◆ Aim of the exercise: Please give the number of lines that hold the string "Gimnasia" in the listing, without any other words.

◆ Material for this task:
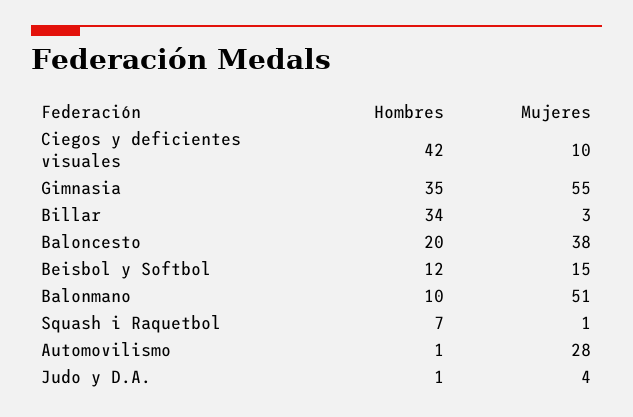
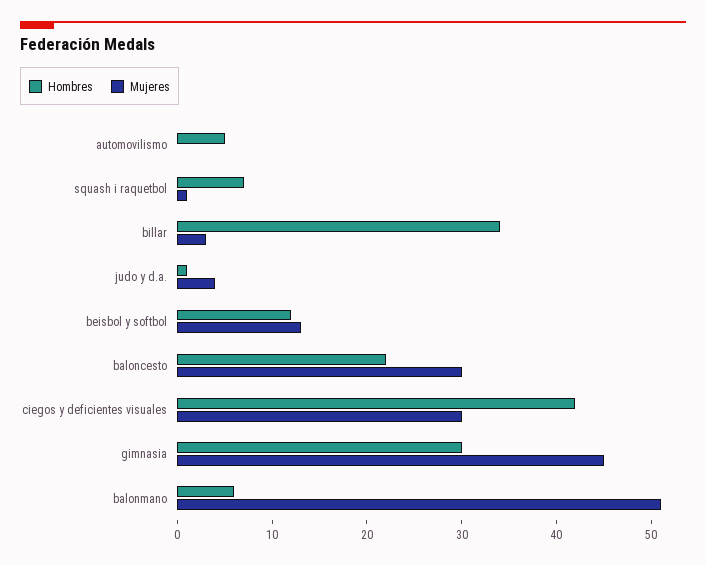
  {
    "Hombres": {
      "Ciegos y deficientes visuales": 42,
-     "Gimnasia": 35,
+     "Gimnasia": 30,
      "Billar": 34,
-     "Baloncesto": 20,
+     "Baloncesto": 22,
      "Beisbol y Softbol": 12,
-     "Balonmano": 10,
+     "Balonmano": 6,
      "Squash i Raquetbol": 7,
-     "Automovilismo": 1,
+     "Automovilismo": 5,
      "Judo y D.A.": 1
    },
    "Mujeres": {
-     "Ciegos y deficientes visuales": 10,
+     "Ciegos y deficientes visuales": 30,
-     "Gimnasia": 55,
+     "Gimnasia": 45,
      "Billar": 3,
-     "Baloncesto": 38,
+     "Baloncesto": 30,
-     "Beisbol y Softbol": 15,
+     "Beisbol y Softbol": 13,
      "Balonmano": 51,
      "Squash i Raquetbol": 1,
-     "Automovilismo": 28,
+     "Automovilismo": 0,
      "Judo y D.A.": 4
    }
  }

==

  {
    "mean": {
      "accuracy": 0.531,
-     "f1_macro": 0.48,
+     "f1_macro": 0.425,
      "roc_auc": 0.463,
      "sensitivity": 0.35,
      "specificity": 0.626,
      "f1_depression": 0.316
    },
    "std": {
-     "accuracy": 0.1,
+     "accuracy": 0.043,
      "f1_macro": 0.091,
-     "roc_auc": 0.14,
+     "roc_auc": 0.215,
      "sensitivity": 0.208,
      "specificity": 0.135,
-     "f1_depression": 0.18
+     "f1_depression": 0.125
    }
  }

==

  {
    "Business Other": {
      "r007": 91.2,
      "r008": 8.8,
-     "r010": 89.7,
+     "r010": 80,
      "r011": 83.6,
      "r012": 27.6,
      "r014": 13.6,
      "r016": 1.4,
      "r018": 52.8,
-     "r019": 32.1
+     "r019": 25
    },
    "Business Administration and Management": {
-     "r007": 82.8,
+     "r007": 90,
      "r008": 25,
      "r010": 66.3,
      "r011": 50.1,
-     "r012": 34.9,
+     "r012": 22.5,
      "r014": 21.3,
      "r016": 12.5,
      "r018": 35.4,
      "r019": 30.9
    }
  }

◆ Your solution: 4